Revolte-se, sacuda a poeira que insiste em entranhar na pele, não tema a brancura dos fantasmas, o incandescente das musas, beije com vontade, mostre a língua os gostos proibidos, questione o sagrado, mas não esqueça de rezar Salve Rainha pelos pobres diabos cheirando cal na escadaria de ladrilhos. Perambule, sem guardar o nome das ruas, o caminho é sempre um, sempre este que seus pés pisam e não importa o sinal, não aguarde, atravesse no meio dos carros, buzinas, celulares ligados, maquiagens borradas, canções bregas, crianças voltando da escola, adolescentes desesperados, passe, suicida, nobre, altivo, atento, arranha-céu de gente no meio da lata, passe e nem pergunte que horas são. É sempre o Instante, não se engane, nunca voltará, como ela, nunca, morta como nós estamos, onze horas e os astros fazendo das suas, conjunções e tal, não se aflija que pode ocorrer um eclipse e eternizar um final feliz vagabundo, de segunda mão, não se sabe, nunca se sabe e quem sabe essa resposta, tatuada, permanece, escreva na lápide:do not disturb.

Eu não sou daqui, essa música colada, não façamos guerra de coisas baratas, beija os garotos e garotas zumbis, lindos, quero todos os avessos do nome, marinheiro só, cada porto é um porto é um porto, vou ficando, este aqui é um pouco, o resto de mim e o que ficará na próxima partida, talvez, talvez.
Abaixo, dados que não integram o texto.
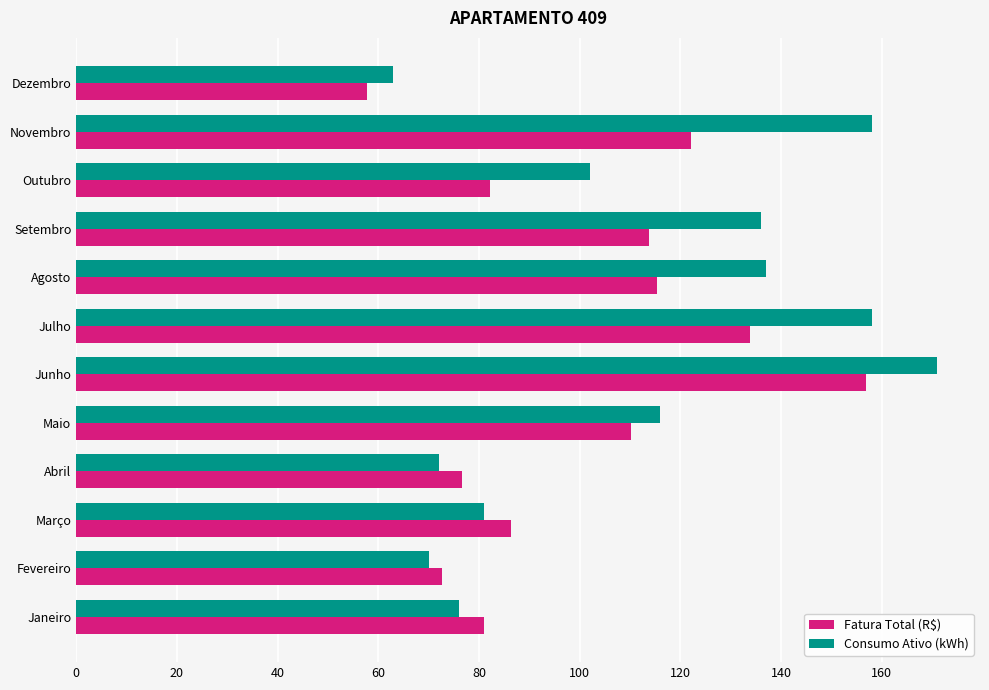

What is the sum of the Fatura Total (R$) values at Maio and Novembro?

232.4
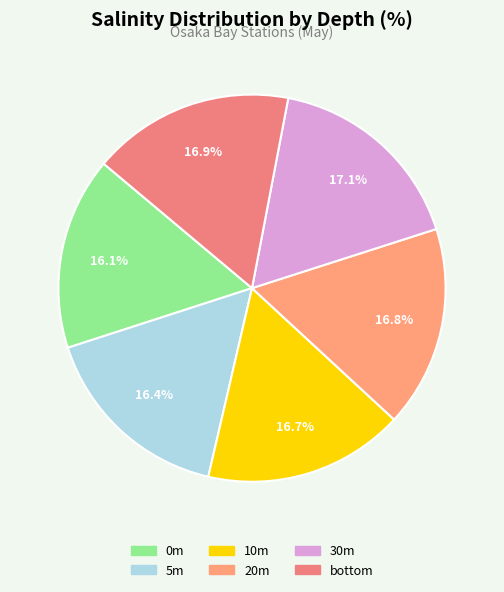

How many slices are in this pie chart?

6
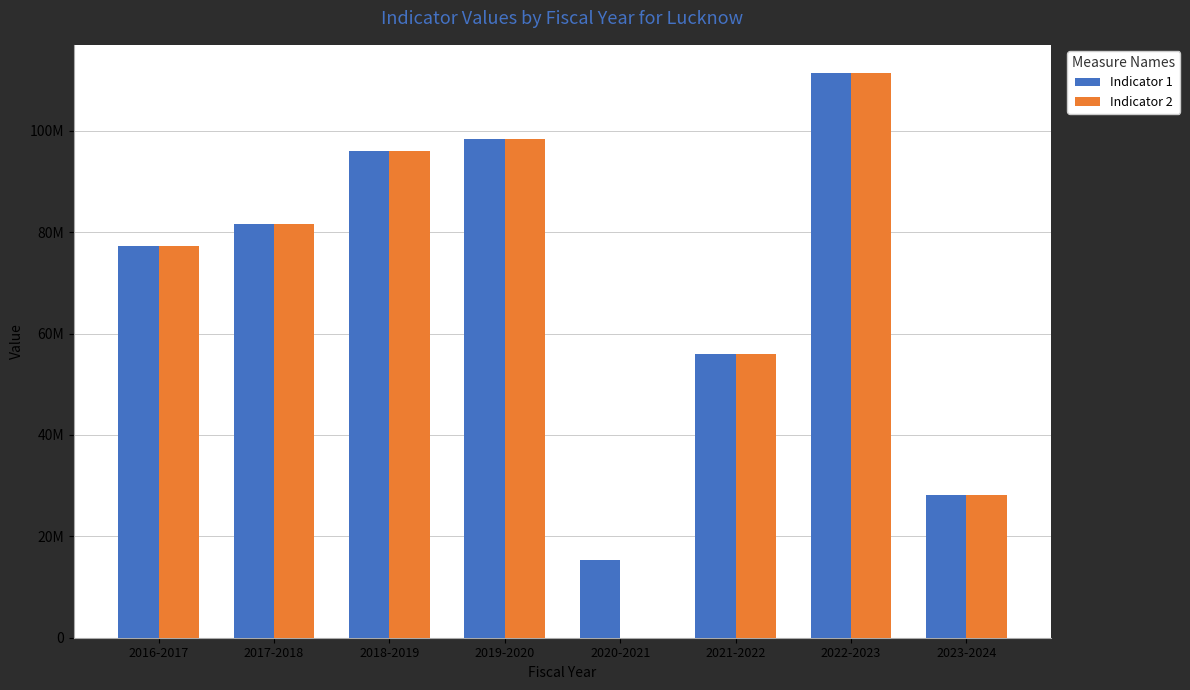

True or false: Indicator 2 has a value of 98440245 at 2019-2020.

True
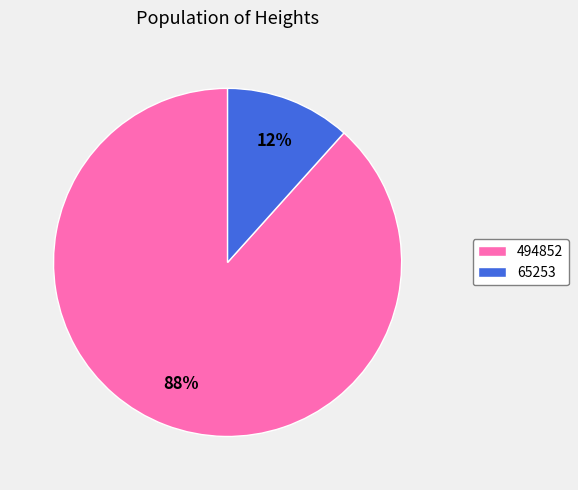

To the nearest percent, what portion does 65253 represent?

12%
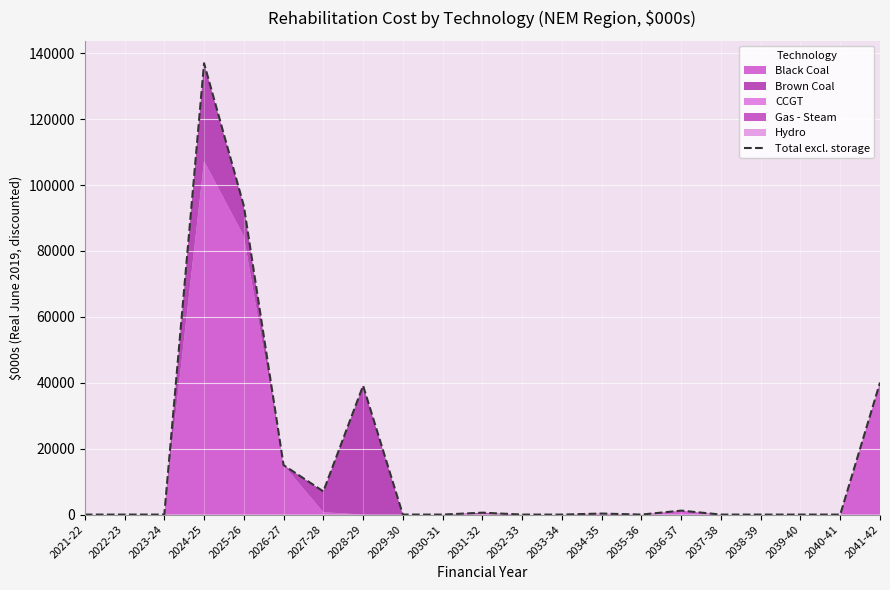

Reading right to left, list all the values displayed in this chart.

40059.6	0.0	0.0	0.0	0.0	1195.2	0.0	307.4	0.0	0.0	579.5	0.0	0.0	39127.4	7023.7	15007.9	93695.8	136968.0	0.0	0.0	0.0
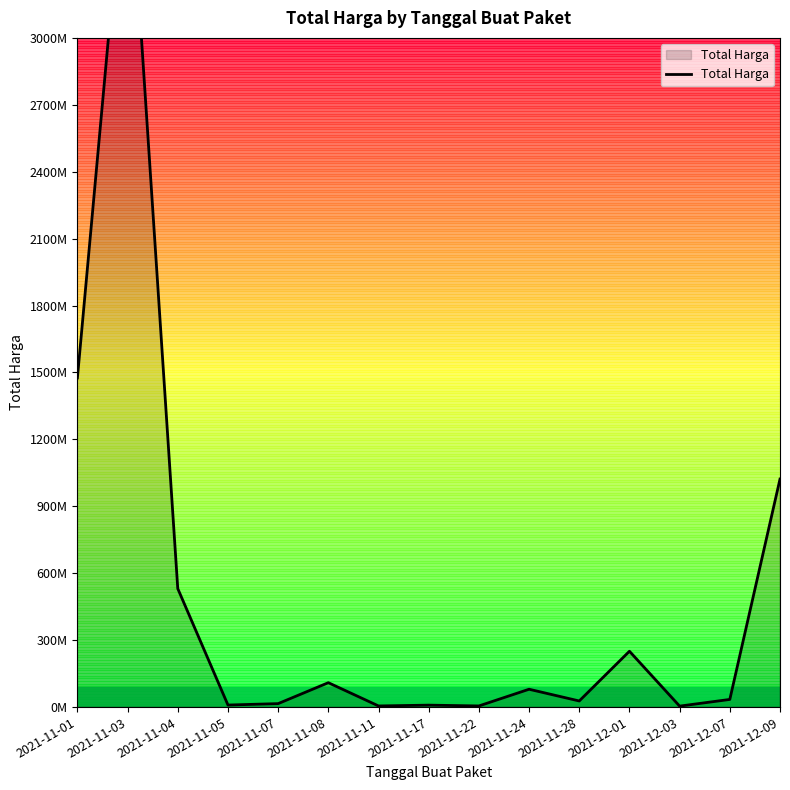

What value does the data have at 2021-11-17, to the nearest 100?

8742500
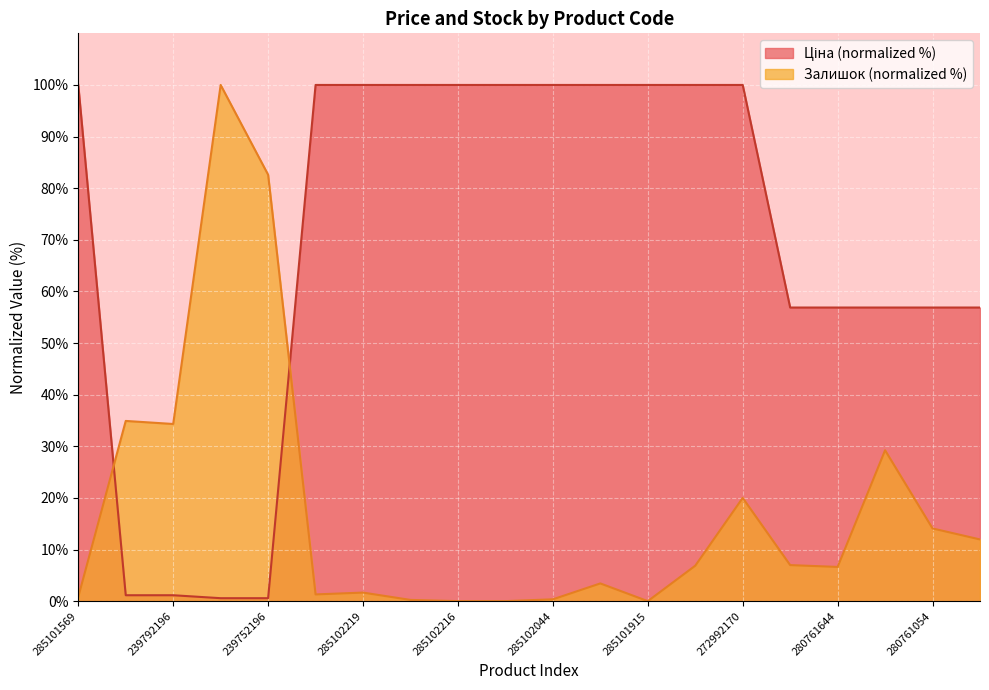

At how many categories does at least one series exceed 88?

12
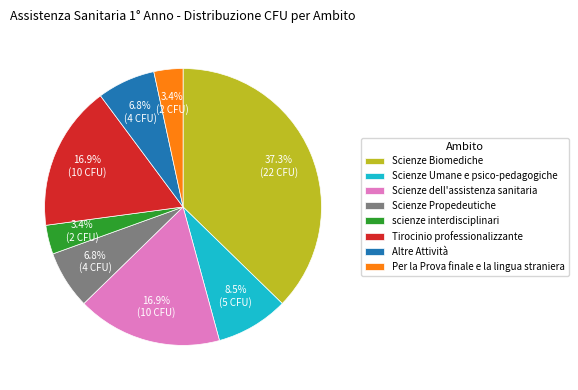

What is the largest slice in the pie chart?

Scienze Biomediche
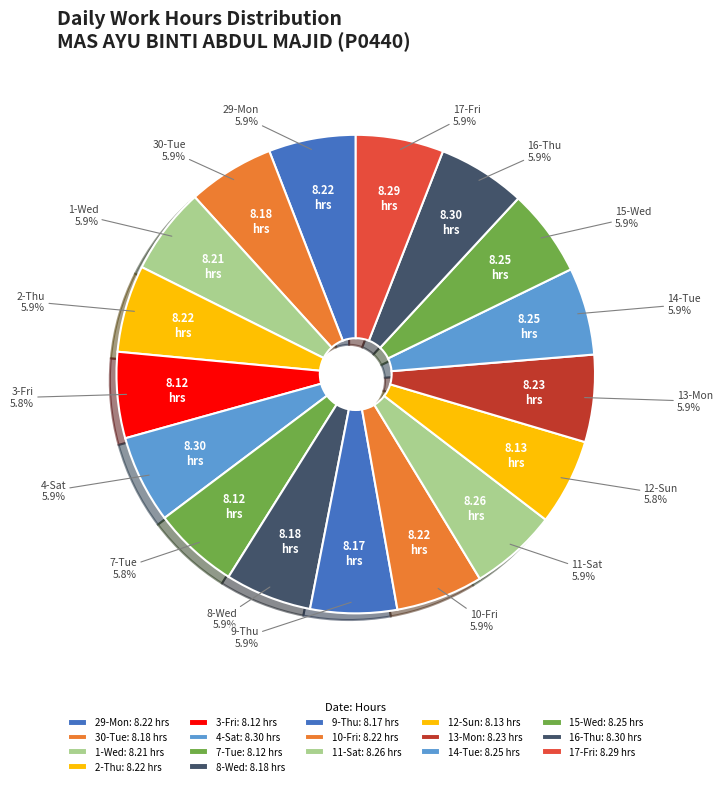

Does 4-Sat account for over 50% of the chart?

No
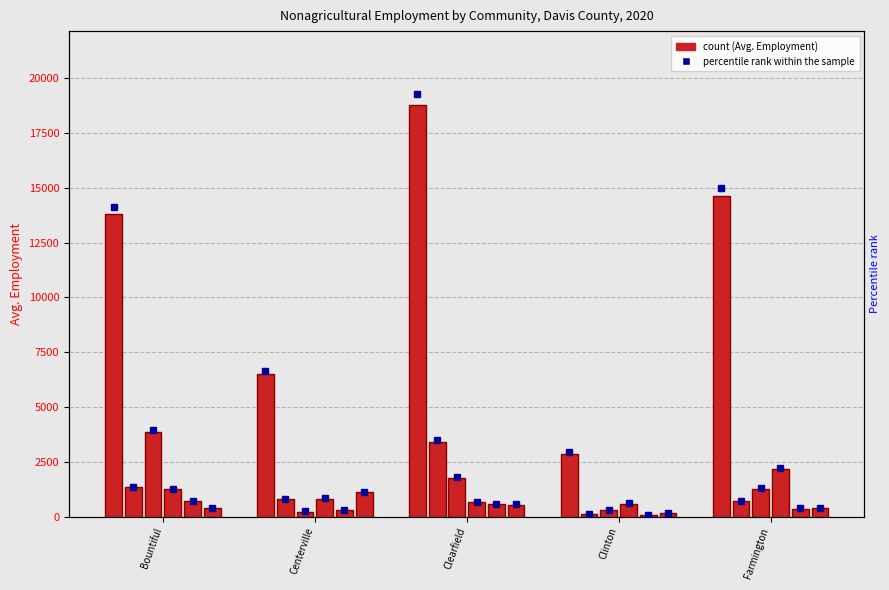

The value of Total Emp at Centerville is 6497.4. True or false?

True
Eu não vim aqui para ser feliz, óculos escuros para os olhos claros da moça, quem? nem faço idéia, sol dourado, sol, sol, no meio do mundo, aparecemos e nos desencontramos, chore nem um dia, mês inteiro, não se contente, salto do precipício, fraturas invisíveis, memórias de além mar, além túmulo, além, sem correntes pelo corredor, sem estalos na madeira escura do piso dessa casa velha do meu peito, no alarms, no surprises, as músicas tocando, dentro, como um baile maldito de filme B. Reinventar-se, nome, personagem, encenar a peça definitiva onde ninguém escapa ileso, é isso, feche as malas e apague as luzes. The End, nunca, não acredite em tudo que as mães dizem, em tudo que os gurus pregam, reverte a vantagem dos sabidos, que não terão nem vislumbre do Absoluto, que é para todos, mas não qualquer um, faça da sua a sua, na heróica ignorância de iniciante, incitador de revoltas e afins, não aceite, não conceda, não sorria branco demais.